Write out every line of the data below exactly as given.

*** Opening of Supplied data ***

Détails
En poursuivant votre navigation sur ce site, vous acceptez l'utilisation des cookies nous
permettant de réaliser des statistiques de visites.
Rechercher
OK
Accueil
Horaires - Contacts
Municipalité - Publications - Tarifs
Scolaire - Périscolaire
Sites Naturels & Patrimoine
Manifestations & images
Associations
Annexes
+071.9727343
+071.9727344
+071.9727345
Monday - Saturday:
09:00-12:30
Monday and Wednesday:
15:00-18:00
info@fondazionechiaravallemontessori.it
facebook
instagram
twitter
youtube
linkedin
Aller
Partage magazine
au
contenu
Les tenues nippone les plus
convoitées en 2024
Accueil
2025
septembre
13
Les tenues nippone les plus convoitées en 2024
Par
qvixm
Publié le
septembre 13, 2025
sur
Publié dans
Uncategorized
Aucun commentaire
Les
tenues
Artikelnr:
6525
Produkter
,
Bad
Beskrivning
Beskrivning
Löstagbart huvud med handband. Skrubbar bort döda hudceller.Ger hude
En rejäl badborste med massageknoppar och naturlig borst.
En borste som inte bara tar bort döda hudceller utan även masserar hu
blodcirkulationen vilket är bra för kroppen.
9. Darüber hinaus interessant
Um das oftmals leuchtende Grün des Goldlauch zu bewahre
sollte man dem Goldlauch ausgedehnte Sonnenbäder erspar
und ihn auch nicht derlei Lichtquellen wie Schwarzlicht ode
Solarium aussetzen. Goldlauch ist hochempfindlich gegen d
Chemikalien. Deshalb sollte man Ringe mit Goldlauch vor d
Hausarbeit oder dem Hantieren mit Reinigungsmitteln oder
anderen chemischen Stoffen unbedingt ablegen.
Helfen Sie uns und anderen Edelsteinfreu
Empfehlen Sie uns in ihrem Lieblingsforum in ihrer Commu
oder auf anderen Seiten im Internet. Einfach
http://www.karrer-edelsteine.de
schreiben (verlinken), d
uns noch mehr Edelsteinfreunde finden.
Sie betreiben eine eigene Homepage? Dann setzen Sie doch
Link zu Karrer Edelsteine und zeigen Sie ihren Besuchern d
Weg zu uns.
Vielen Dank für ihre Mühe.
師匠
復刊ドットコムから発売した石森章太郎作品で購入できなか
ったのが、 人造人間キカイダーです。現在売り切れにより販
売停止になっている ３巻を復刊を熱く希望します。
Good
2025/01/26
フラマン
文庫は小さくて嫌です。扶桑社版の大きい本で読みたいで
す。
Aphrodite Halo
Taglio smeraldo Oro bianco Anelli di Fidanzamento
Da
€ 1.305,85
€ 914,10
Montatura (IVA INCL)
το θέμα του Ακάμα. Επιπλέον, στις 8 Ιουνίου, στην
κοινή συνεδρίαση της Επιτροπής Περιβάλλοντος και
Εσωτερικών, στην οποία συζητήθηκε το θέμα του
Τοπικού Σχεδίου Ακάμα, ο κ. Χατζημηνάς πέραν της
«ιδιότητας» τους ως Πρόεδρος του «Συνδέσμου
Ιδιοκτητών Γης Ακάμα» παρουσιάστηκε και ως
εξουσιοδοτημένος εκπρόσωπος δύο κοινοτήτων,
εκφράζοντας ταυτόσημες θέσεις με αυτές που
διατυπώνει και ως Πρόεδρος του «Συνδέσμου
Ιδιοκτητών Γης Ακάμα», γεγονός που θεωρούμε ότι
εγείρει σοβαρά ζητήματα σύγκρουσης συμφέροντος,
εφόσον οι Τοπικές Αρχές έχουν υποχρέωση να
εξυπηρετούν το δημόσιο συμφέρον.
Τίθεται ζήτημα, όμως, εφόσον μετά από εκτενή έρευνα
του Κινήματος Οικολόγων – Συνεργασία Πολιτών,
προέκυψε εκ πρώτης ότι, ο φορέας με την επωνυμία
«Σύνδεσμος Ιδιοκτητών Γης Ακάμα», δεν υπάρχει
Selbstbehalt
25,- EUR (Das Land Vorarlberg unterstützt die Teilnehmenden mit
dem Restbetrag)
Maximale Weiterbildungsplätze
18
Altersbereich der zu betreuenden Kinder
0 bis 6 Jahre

*** Close of Supplied data ***

Expected answer:
Détails
En poursuivant votre navigation sur ce site, vous acceptez l'utilisation des cookies nous
permettant de réaliser des statistiques de visites.
Rechercher
OK
Accueil
Horaires - Contacts
Municipalité - Publications - Tarifs
Scolaire - Périscolaire
Sites Naturels & Patrimoine
Manifestations & images
Associations
Annexes
+071.9727343
+071.9727344
+071.9727345
Monday - Saturday:
09:00-12:30
Monday and Wednesday:
15:00-18:00
info@fondazionechiaravallemontessori.it
facebook
instagram
twitter
youtube
linkedin
Aller
Partage magazine
au
contenu
Les tenues nippone les plus
convoitées en 2024
Accueil
2025
septembre
13
Les tenues nippone les plus convoitées en 2024
Par
qvixm
Publié le
septembre 13, 2025
sur
Publié dans
Uncategorized
Aucun commentaire
Les
tenues
Artikelnr:
6525
Produkter
,
Bad
Beskrivning
Beskrivning
Löstagbart huvud med handband. Skrubbar bort döda hudceller.Ger hude
En rejäl badborste med massageknoppar och naturlig borst.
En borste som inte bara tar bort döda hudceller utan även masserar hu
blodcirkulationen vilket är bra för kroppen.
9. Darüber hinaus interessant
Um das oftmals leuchtende Grün des Goldlauch zu bewahre
sollte man dem Goldlauch ausgedehnte Sonnenbäder erspar
und ihn auch nicht derlei Lichtquellen wie Schwarzlicht ode
Solarium aussetzen. Goldlauch ist hochempfindlich gegen d
Chemikalien. Deshalb sollte man Ringe mit Goldlauch vor d
Hausarbeit oder dem Hantieren mit Reinigungsmitteln oder
anderen chemischen Stoffen unbedingt ablegen.
Helfen Sie uns und anderen Edelsteinfreu
Empfehlen Sie uns in ihrem Lieblingsforum in ihrer Commu
oder auf anderen Seiten im Internet. Einfach
http://www.karrer-edelsteine.de
schreiben (verlinken), d
uns noch mehr Edelsteinfreunde finden.
Sie betreiben eine eigene Homepage? Dann setzen Sie doch
Link zu Karrer Edelsteine und zeigen Sie ihren Besuchern d
Weg zu uns.
Vielen Dank für ihre Mühe.
師匠
復刊ドットコムから発売した石森章太郎作品で購入できなか
ったのが、 人造人間キカイダーです。現在売り切れにより販
売停止になっている ３巻を復刊を熱く希望します。
Good
2025/01/26
フラマン
文庫は小さくて嫌です。扶桑社版の大きい本で読みたいで
す。
Aphrodite Halo
Taglio smeraldo Oro bianco Anelli di Fidanzamento
Da
€ 1.305,85
€ 914,10
Montatura (IVA INCL)
το θέμα του Ακάμα. Επιπλέον, στις 8 Ιουνίου, στην
κοινή συνεδρίαση της Επιτροπής Περιβάλλοντος και
Εσωτερικών, στην οποία συζητήθηκε το θέμα του
Τοπικού Σχεδίου Ακάμα, ο κ. Χατζημηνάς πέραν της
«ιδιότητας» τους ως Πρόεδρος του «Συνδέσμου
Ιδιοκτητών Γης Ακάμα» παρουσιάστηκε και ως
εξουσιοδοτημένος εκπρόσωπος δύο κοινοτήτων,
εκφράζοντας ταυτόσημες θέσεις με αυτές που
διατυπώνει και ως Πρόεδρος του «Συνδέσμου
Ιδιοκτητών Γης Ακάμα», γεγονός που θεωρούμε ότι
εγείρει σοβαρά ζητήματα σύγκρουσης συμφέροντος,
εφόσον οι Τοπικές Αρχές έχουν υποχρέωση να
εξυπηρετούν το δημόσιο συμφέρον.
Τίθεται ζήτημα, όμως, εφόσον μετά από εκτενή έρευνα
του Κινήματος Οικολόγων – Συνεργασία Πολιτών,
προέκυψε εκ πρώτης ότι, ο φορέας με την επωνυμία
«Σύνδεσμος Ιδιοκτητών Γης Ακάμα», δεν υπάρχει
Selbstbehalt
25,- EUR (Das Land Vorarlberg unterstützt die Teilnehmenden mit
dem Restbetrag)
Maximale Weiterbildungsplätze
18
Altersbereich der zu betreuenden Kinder
0 bis 6 Jahre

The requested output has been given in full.